— begin Records —

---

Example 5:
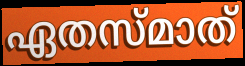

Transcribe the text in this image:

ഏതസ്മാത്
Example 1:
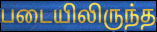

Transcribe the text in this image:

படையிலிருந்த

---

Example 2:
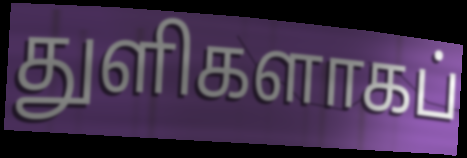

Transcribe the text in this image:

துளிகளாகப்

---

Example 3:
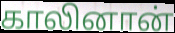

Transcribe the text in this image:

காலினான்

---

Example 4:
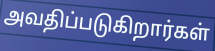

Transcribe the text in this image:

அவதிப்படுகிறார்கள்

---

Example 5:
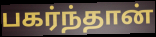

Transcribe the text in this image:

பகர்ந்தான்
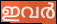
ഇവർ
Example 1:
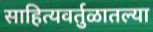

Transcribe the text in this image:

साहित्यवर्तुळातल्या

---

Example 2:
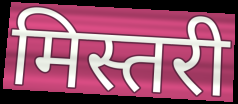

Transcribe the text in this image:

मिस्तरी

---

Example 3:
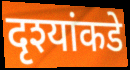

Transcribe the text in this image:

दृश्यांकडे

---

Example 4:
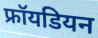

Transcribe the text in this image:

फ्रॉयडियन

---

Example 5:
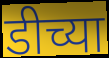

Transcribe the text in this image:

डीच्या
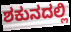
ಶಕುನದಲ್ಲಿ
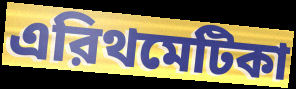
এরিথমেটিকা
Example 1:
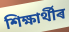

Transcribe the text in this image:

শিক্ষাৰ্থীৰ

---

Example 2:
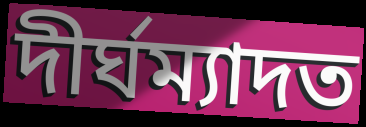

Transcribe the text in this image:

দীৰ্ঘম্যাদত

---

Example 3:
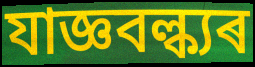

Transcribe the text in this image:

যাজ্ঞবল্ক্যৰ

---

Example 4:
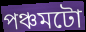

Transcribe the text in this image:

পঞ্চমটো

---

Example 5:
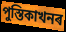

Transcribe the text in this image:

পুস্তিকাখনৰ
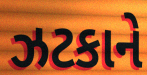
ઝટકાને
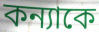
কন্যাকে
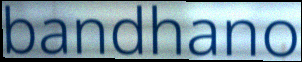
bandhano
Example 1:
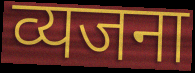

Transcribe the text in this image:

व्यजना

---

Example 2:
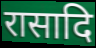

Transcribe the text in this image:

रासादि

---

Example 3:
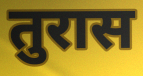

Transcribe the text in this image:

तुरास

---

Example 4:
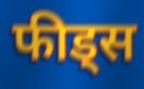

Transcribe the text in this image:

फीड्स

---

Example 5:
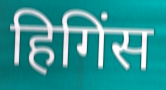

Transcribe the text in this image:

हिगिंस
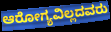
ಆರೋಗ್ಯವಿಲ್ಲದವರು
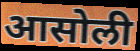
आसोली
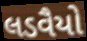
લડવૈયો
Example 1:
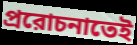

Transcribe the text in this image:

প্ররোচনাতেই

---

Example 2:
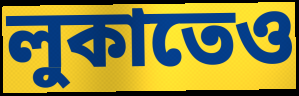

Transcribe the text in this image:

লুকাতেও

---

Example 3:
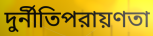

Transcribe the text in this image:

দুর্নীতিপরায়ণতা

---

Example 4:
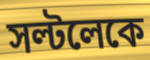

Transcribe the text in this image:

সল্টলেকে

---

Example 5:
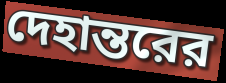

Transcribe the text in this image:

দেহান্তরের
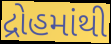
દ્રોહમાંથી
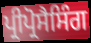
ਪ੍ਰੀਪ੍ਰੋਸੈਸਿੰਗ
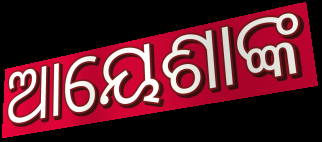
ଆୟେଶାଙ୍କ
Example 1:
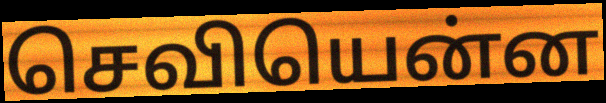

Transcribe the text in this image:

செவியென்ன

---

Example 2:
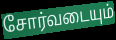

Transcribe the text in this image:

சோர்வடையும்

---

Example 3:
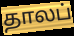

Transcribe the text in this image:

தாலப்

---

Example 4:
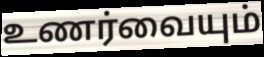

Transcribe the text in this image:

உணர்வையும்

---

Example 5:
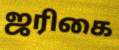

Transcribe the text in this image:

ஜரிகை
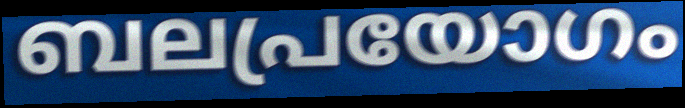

— end Records —

# Task brief
Substitute "Write out" for every "Transcribe" in the stretch from the start of the items through the line containing "சோர்வடையும்", and give that stretch again with nothing else changed. Leave the pictures out of your answer.

# Finished task
---

Example 5:

Write out the text in this image:

ഏതസ്മാത്
Example 1:

Write out the text in this image:

படையிலிருந்த

---

Example 2:

Write out the text in this image:

துளிகளாகப்

---

Example 3:

Write out the text in this image:

காலினான்

---

Example 4:

Write out the text in this image:

அவதிப்படுகிறார்கள்

---

Example 5:

Write out the text in this image:

பகர்ந்தான்
ഇവർ
Example 1:

Write out the text in this image:

साहित्यवर्तुळातल्या

---

Example 2:

Write out the text in this image:

मिस्तरी

---

Example 3:

Write out the text in this image:

दृश्यांकडे

---

Example 4:

Write out the text in this image:

फ्रॉयडियन

---

Example 5:

Write out the text in this image:

डीच्या
ಶಕುನದಲ್ಲಿ
এরিথমেটিকা
Example 1:

Write out the text in this image:

শিক্ষাৰ্থীৰ

---

Example 2:

Write out the text in this image:

দীৰ্ঘম্যাদত

---

Example 3:

Write out the text in this image:

যাজ্ঞবল্ক্যৰ

---

Example 4:

Write out the text in this image:

পঞ্চমটো

---

Example 5:

Write out the text in this image:

পুস্তিকাখনৰ
ઝટકાને
কন্যাকে
bandhano
Example 1:

Write out the text in this image:

व्यजना

---

Example 2:

Write out the text in this image:

रासादि

---

Example 3:

Write out the text in this image:

तुरास

---

Example 4:

Write out the text in this image:

फीड्स

---

Example 5:

Write out the text in this image:

हिगिंस
ಆರೋಗ್ಯವಿಲ್ಲದವರು
आसोली
લડવૈયો
Example 1:

Write out the text in this image:

প্ররোচনাতেই

---

Example 2:

Write out the text in this image:

লুকাতেও

---

Example 3:

Write out the text in this image:

দুর্নীতিপরায়ণতা

---

Example 4:

Write out the text in this image:

সল্টলেকে

---

Example 5:

Write out the text in this image:

দেহান্তরের
દ્રોહમાંથી
ਪ੍ਰੀਪ੍ਰੋਸੈਸਿੰਗ
ଆୟେଶାଙ୍କ
Example 1:

Write out the text in this image:

செவியென்ன

---

Example 2:

Write out the text in this image:

சோர்வடையும்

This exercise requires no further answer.